The string "修行者继续修下去" may appear in lines of the listing. Report each line where it does.
BEGIN Raw data
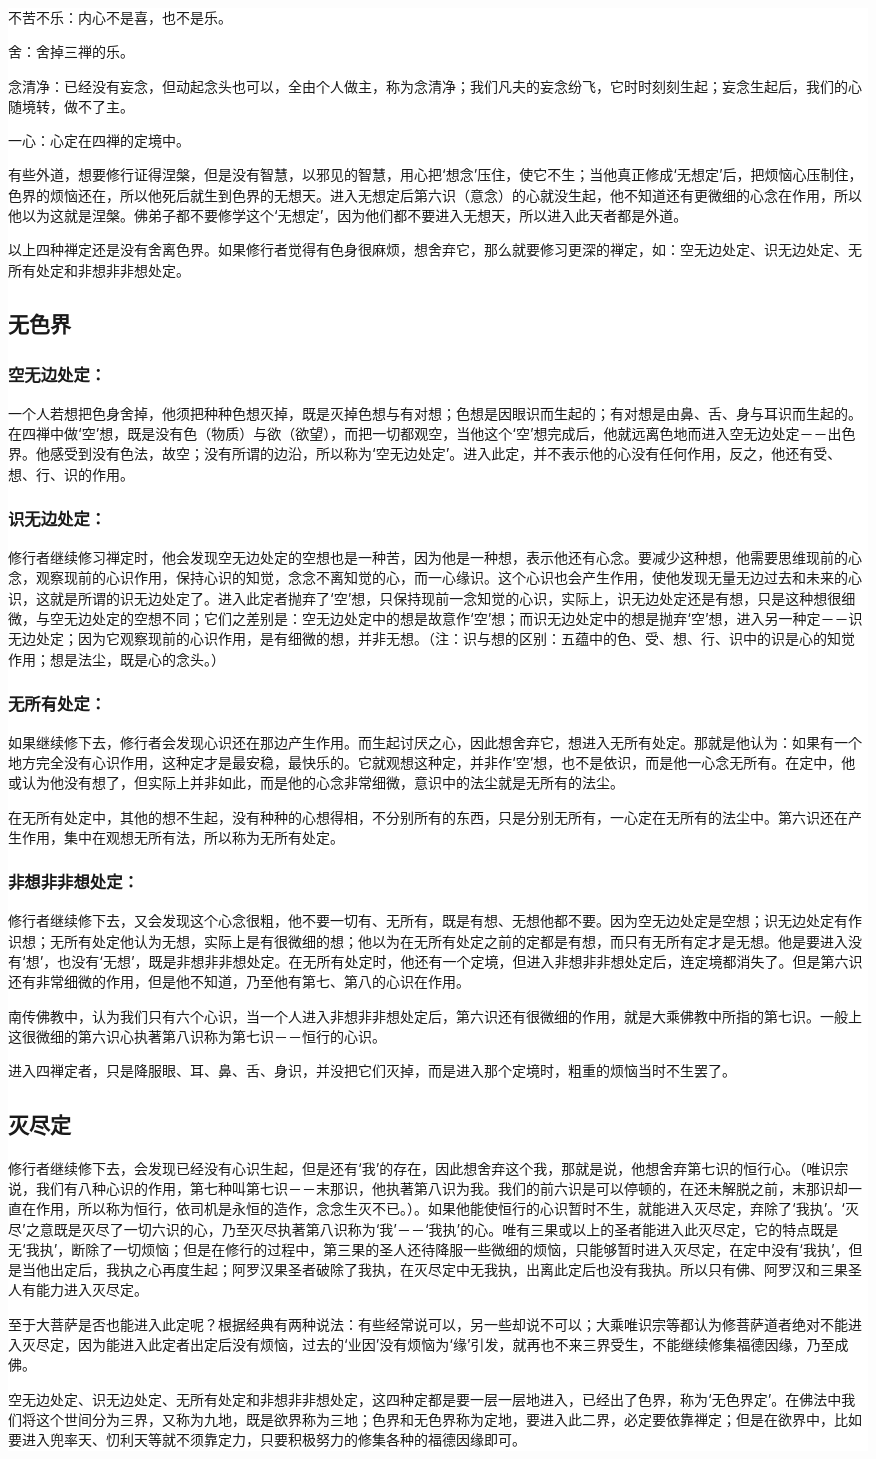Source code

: 不苦不乐：内心不是喜，也不是乐。

舍：舍掉三禅的乐。

念清净：已经没有妄念，但动起念头也可以，全由个人做主，称为念清净；我们凡夫的妄念纷飞，它时时刻刻生起；妄念生起后，我们的心随境转，做不了主。

一心：心定在四禅的定境中。

有些外道，想要修行证得涅槃，但是没有智慧，以邪见的智慧，用心把‘想念’压住，使它不生；当他真正修成‘无想定’后，把烦恼心压制住，色界的烦恼还在，所以他死后就生到色界的无想天。进入无想定后第六识（意念）的心就没生起，他不知道还有更微细的心念在作用，所以他以为这就是涅槃。佛弟子都不要修学这个‘无想定’，因为他们都不要进入无想天，所以进入此天者都是外道。

以上四种禅定还是没有舍离色界。如果修行者觉得有色身很麻烦，想舍弃它，那么就要修习更深的禅定，如：空无边处定、识无边处定、无所有处定和非想非非想处定。

## 无色界

### 空无边处定：

一个人若想把色身舍掉，他须把种种色想灭掉，既是灭掉色想与有对想；色想是因眼识而生起的；有对想是由鼻、舌、身与耳识而生起的。在四禅中做‘空’想，既是没有色（物质）与欲（欲望），而把一切都观空，当他这个‘空’想完成后，他就远离色地而进入空无边处定－－出色界。他感受到没有色法，故空；没有所谓的边沿，所以称为‘空无边处定’。进入此定，并不表示他的心没有任何作用，反之，他还有受、想、行、识的作用。

### 识无边处定：

修行者继续修习禅定时，他会发现空无边处定的空想也是一种苦，因为他是一种想，表示他还有心念。要减少这种想，他需要思维现前的心念，观察现前的心识作用，保持心识的知觉，念念不离知觉的心，而一心缘识。这个心识也会产生作用，使他发现无量无边过去和未来的心识，这就是所谓的识无边处定了。进入此定者抛弃了‘空’想，只保持现前一念知觉的心识，实际上，识无边处定还是有想，只是这种想很细微，与空无边处定的空想不同；它们之差别是：空无边处定中的想是故意作‘空’想；而识无边处定中的想是抛弃‘空’想，进入另一种定－－识无边处定；因为它观察现前的心识作用，是有细微的想，并非无想。（注：识与想的区别：五蕴中的色、受、想、行、识中的识是心的知觉作用；想是法尘，既是心的念头。）

### 无所有处定：

如果继续修下去，修行者会发现心识还在那边产生作用。而生起讨厌之心，因此想舍弃它，想进入无所有处定。那就是他认为：如果有一个地方完全没有心识作用，这种定才是最安稳，最快乐的。它就观想这种定，并非作‘空’想，也不是依识，而是他一心念无所有。在定中，他或认为他没有想了，但实际上并非如此，而是他的心念非常细微，意识中的法尘就是无所有的法尘。

在无所有处定中，其他的想不生起，没有种种的心想得相，不分别所有的东西，只是分别无所有，一心定在无所有的法尘中。第六识还在产生作用，集中在观想无所有法，所以称为无所有处定。

### 非想非非想处定：

修行者继续修下去，又会发现这个心念很粗，他不要一切有、无所有，既是有想、无想他都不要。因为空无边处定是空想；识无边处定有作识想；无所有处定他认为无想，实际上是有很微细的想；他以为在无所有处定之前的定都是有想，而只有无所有定才是无想。他是要进入没有‘想’，也没有‘无想’，既是非想非非想处定。在无所有处定时，他还有一个定境，但进入非想非非想处定后，连定境都消失了。但是第六识还有非常细微的作用，但是他不知道，乃至他有第七、第八的心识在作用。

南传佛教中，认为我们只有六个心识，当一个人进入非想非非想处定后，第六识还有很微细的作用，就是大乘佛教中所指的第七识。一般上这很微细的第六识心执著第八识称为第七识－－恒行的心识。

进入四禅定者，只是降服眼、耳、鼻、舌、身识，并没把它们灭掉，而是进入那个定境时，粗重的烦恼当时不生罢了。

## 灭尽定

修行者继续修下去，会发现已经没有心识生起，但是还有‘我’的存在，因此想舍弃这个我，那就是说，他想舍弃第七识的恒行心。（唯识宗说，我们有八种心识的作用，第七种叫第七识－－末那识，他执著第八识为我。我们的前六识是可以停顿的，在还未解脱之前，末那识却一直在作用，所以称为恒行，依司机是永恒的造作，念念生灭不已。）。如果他能使恒行的心识暂时不生，就能进入灭尽定，弃除了‘我执’。‘灭尽’之意既是灭尽了一切六识的心，乃至灭尽执著第八识称为‘我’－－‘我执’的心。唯有三果或以上的圣者能进入此灭尽定，它的特点既是无‘我执’，断除了一切烦恼；但是在修行的过程中，第三果的圣人还待降服一些微细的烦恼，只能够暂时进入灭尽定，在定中没有‘我执’，但是当他出定后，我执之心再度生起；阿罗汉果圣者破除了我执，在灭尽定中无我执，出离此定后也没有我执。所以只有佛、阿罗汉和三果圣人有能力进入灭尽定。

至于大菩萨是否也能进入此定呢？根据经典有两种说法：有些经常说可以，另一些却说不可以；大乘唯识宗等都认为修菩萨道者绝对不能进入灭尽定，因为能进入此定者出定后没有烦恼，过去的‘业因’没有烦恼为‘缘’引发，就再也不来三界受生，不能继续修集福德因缘，乃至成佛。

空无边处定、识无边处定、无所有处定和非想非非想处定，这四种定都是要一层一层地进入，已经出了色界，称为‘无色界定’。在佛法中我们将这个世间分为三界，又称为九地，既是欲界称为三地；色界和无色界称为定地，要进入此二界，必定要依靠禅定；但是在欲界中，比如要进入兜率天、忉利天等就不须靠定力，只要积极努力的修集各种的福德因缘即可。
END Raw data
# Task output
修行者继续修下去，又会发现这个心念很粗，他不要一切有、无所有，既是有想、无想他都不要。因为空无边处定是空想；识无边处定有作识想；无所有处定他认为无想，实际上是有很微细的想；他以为在无所有处定之前的定都是有想，而只有无所有定才是无想。他是要进入没有‘想’，也没有‘无想’，既是非想非非想处定。在无所有处定时，他还有一个定境，但进入非想非非想处定后，连定境都消失了。但是第六识还有非常细微的作用，但是他不知道，乃至他有第七、第八的心识在作用。
修行者继续修下去，会发现已经没有心识生起，但是还有‘我’的存在，因此想舍弃这个我，那就是说，他想舍弃第七识的恒行心。（唯识宗说，我们有八种心识的作用，第七种叫第七识－－末那识，他执著第八识为我。我们的前六识是可以停顿的，在还未解脱之前，末那识却一直在作用，所以称为恒行，依司机是永恒的造作，念念生灭不已。）。如果他能使恒行的心识暂时不生，就能进入灭尽定，弃除了‘我执’。‘灭尽’之意既是灭尽了一切六识的心，乃至灭尽执著第八识称为‘我’－－‘我执’的心。唯有三果或以上的圣者能进入此灭尽定，它的特点既是无‘我执’，断除了一切烦恼；但是在修行的过程中，第三果的圣人还待降服一些微细的烦恼，只能够暂时进入灭尽定，在定中没有‘我执’，但是当他出定后，我执之心再度生起；阿罗汉果圣者破除了我执，在灭尽定中无我执，出离此定后也没有我执。所以只有佛、阿罗汉和三果圣人有能力进入灭尽定。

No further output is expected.